Brigid Kemmerer (More Than We Can Tell (Letters to the Lost, #2))
Della & I are drunk at the top of Mont-Royal. We have an open blue plastic thermos of red wine at our feet. It's the first day of spring & it's midnight & we've been peeling off layers of winter all day. We stand facing each other, as if to exchange vows, chests heaving from racing up & down the mountain to the sky. My face is hurting from smiling so much, aching at the edges of my words. She reaches out to hold my face in her hands, dirty palms form a bowl to rest my chin. I’m standing on a tree stump so we’re eye to eye. It’s hard to stay steady. I worry I may start to drool or laugh, I feel so unhinged from my body. It’s been one of those days I don’t want to end. Our goal was to shirk all responsibility merely to enjoy the lack of everyday obligations, to create fullness & purpose out of each other. Our knees are the colour of the ground-in grass. Our boots are caked in mud caskets. Under our nails is a mixture of minerals & organic matter, knuckles scraped by tree bark. We are the thaw embodied. She says, You have changed me, Eve, you are the single most important person in my life. If you were to leave me, I would die. At that moment, our breath circling from my lungs & into hers, I am changed.
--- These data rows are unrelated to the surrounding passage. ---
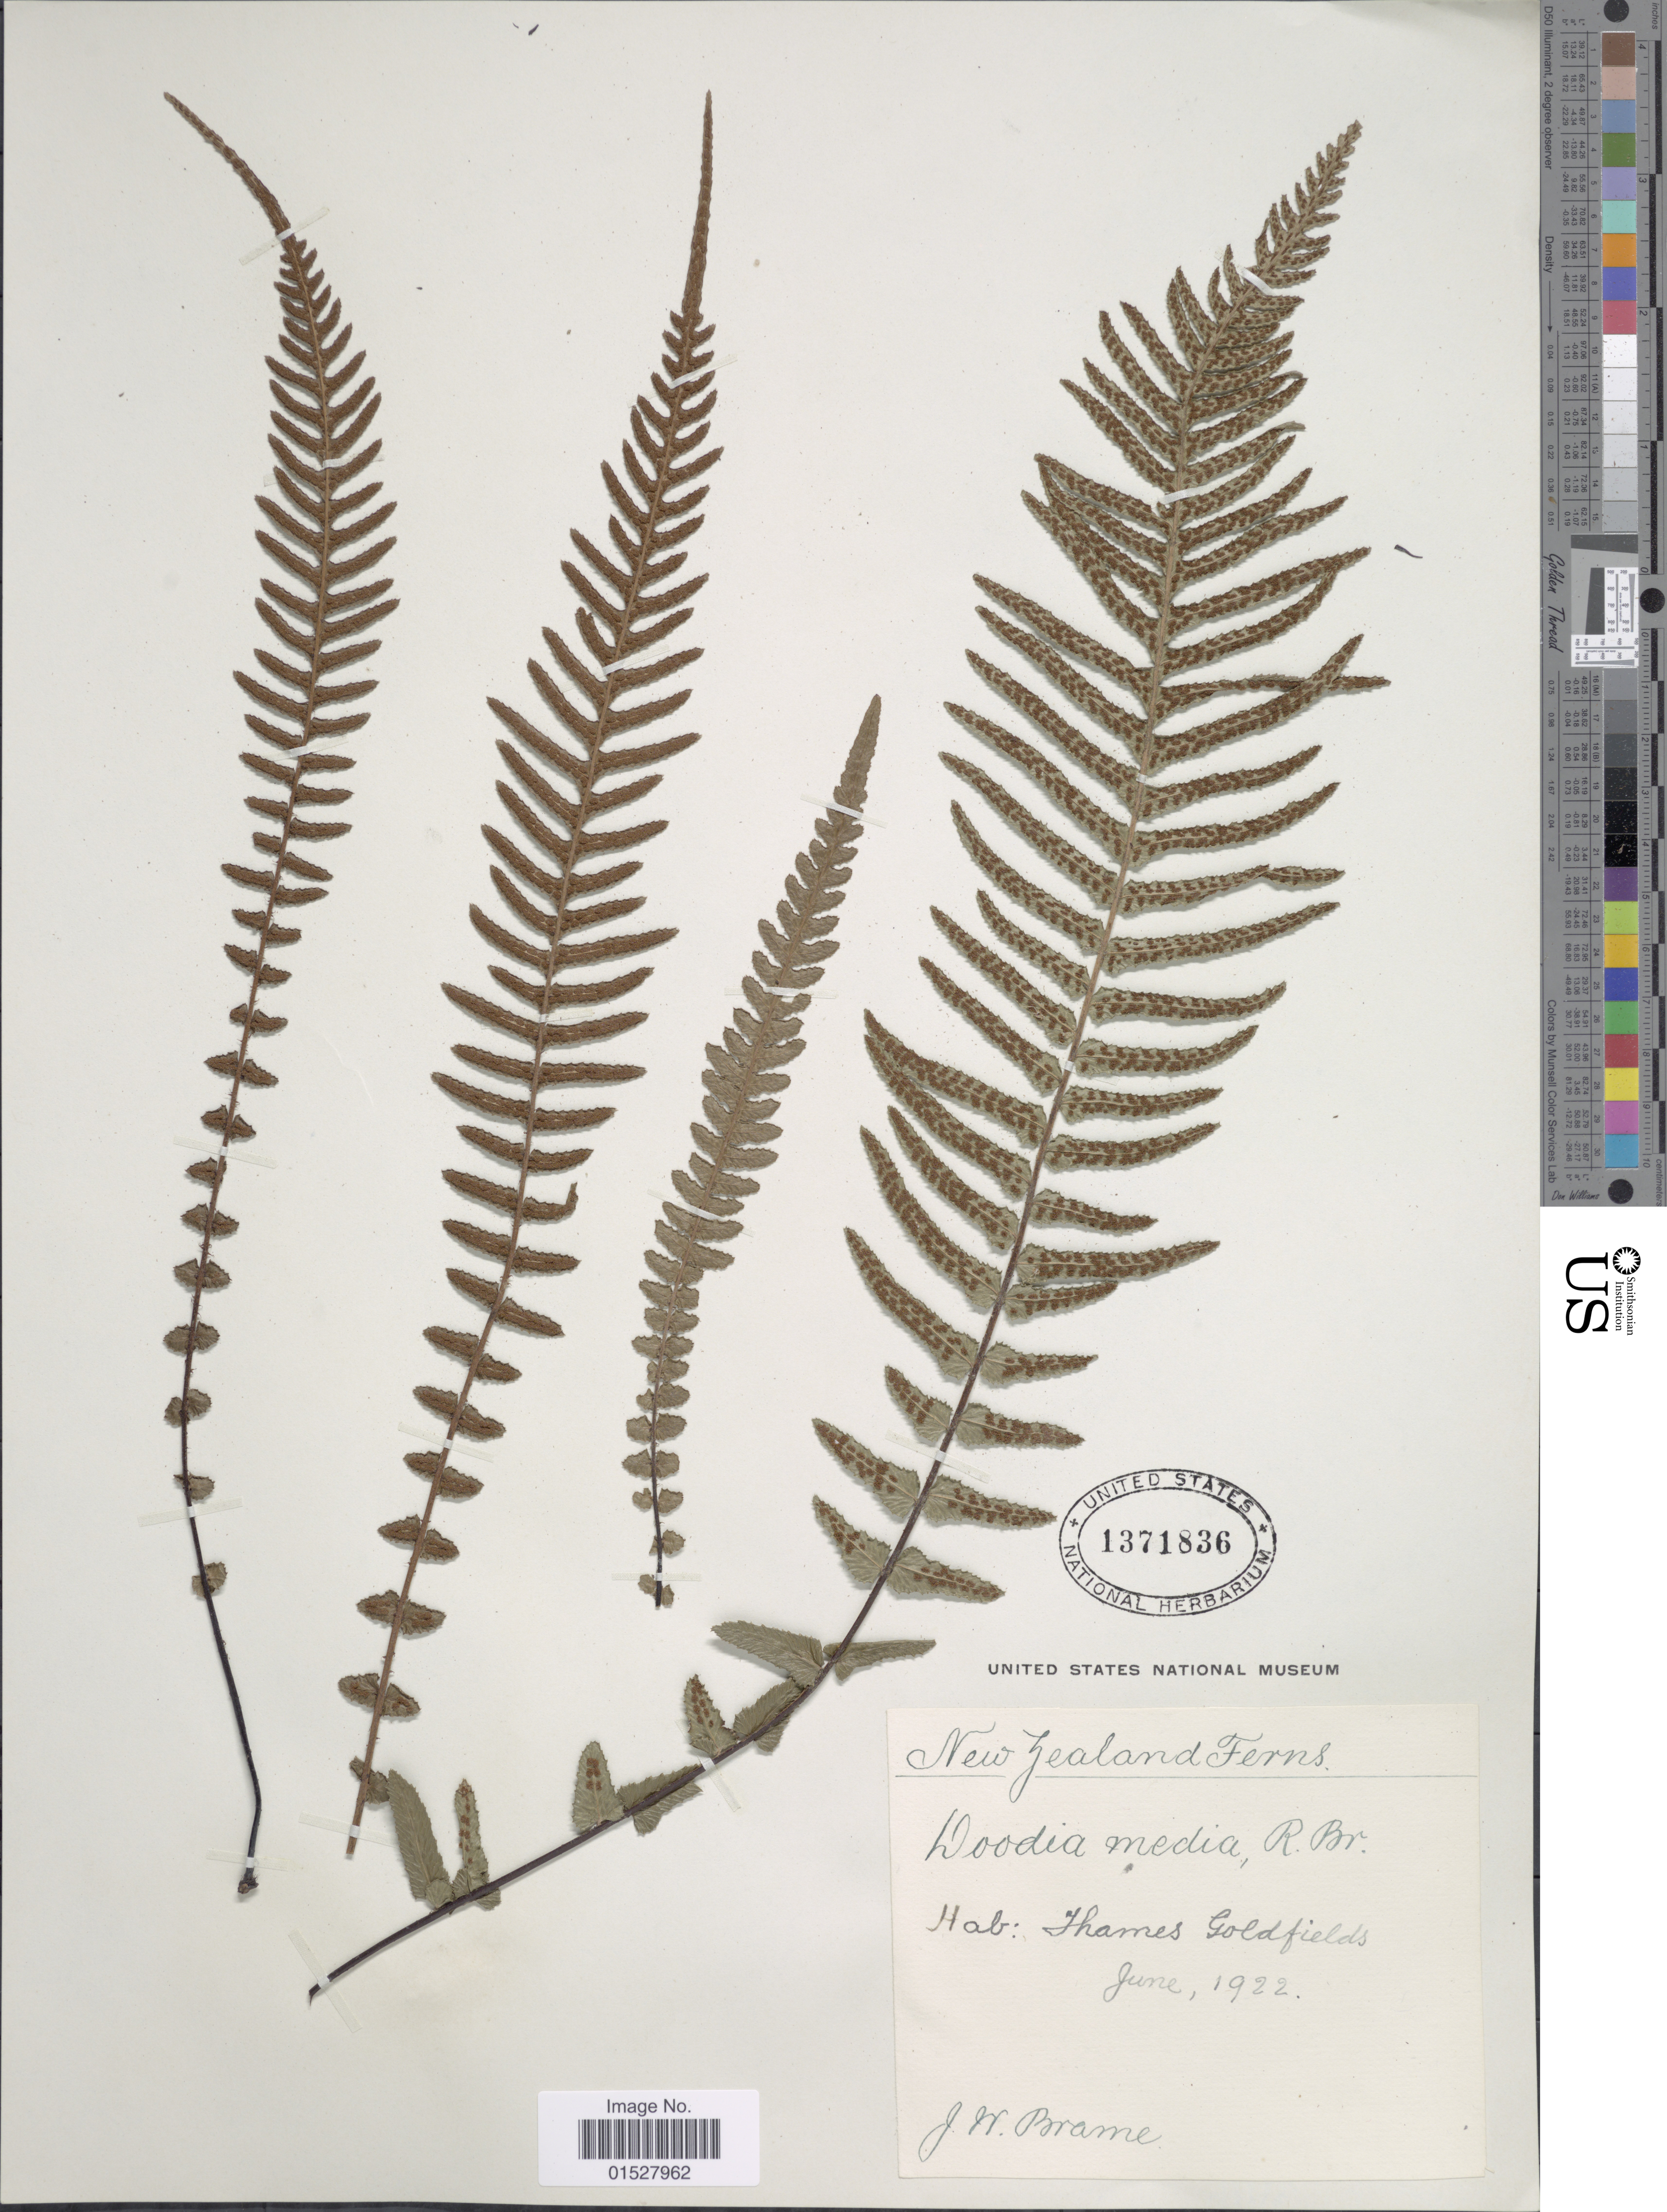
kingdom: Plantae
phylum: Tracheophyta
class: Polypodiopsida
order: Polypodiales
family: Blechnaceae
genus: Blechnum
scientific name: Blechnum medium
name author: (R. Br.) Christenh.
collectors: J. Brame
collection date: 1922-06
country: New Zealand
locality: Thames Goldfields.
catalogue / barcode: US 1371836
Perhaps before this I could describe our relationship as an experiment, a happy accident, but this was irrefutable. I was completely consumed & consuming. It was as though we created some sort of object between us that we could see & almost hold. I would risk everything I’ve ever known to know only this. I wanted to honour her in a way that was understandable to every part of me. It was as though I could distill the meaning of us into something I could pour into a porcelain cup. Our bodies on top of this city, rulers of love. Originally, we were celebrating the fact that I got into Concordia’s visual arts program. But the congratulatory brunch she took me to at Café Santropol had turned into wine, which had turned into a day for declarations. I had a sense of spring in my body, that this season would meld into summer like a running-jump movie kiss. There would be days & days like this. XXXX gone away on a sojurn I didn’t care to note the details of, she simply ceased to be. Summer in Montreal in love is almost too much emotion to hold in an open mouth, it spills over, it causes me to not need any sleep. I don’t think I will ever feel as awake as I did in the summer of 1995.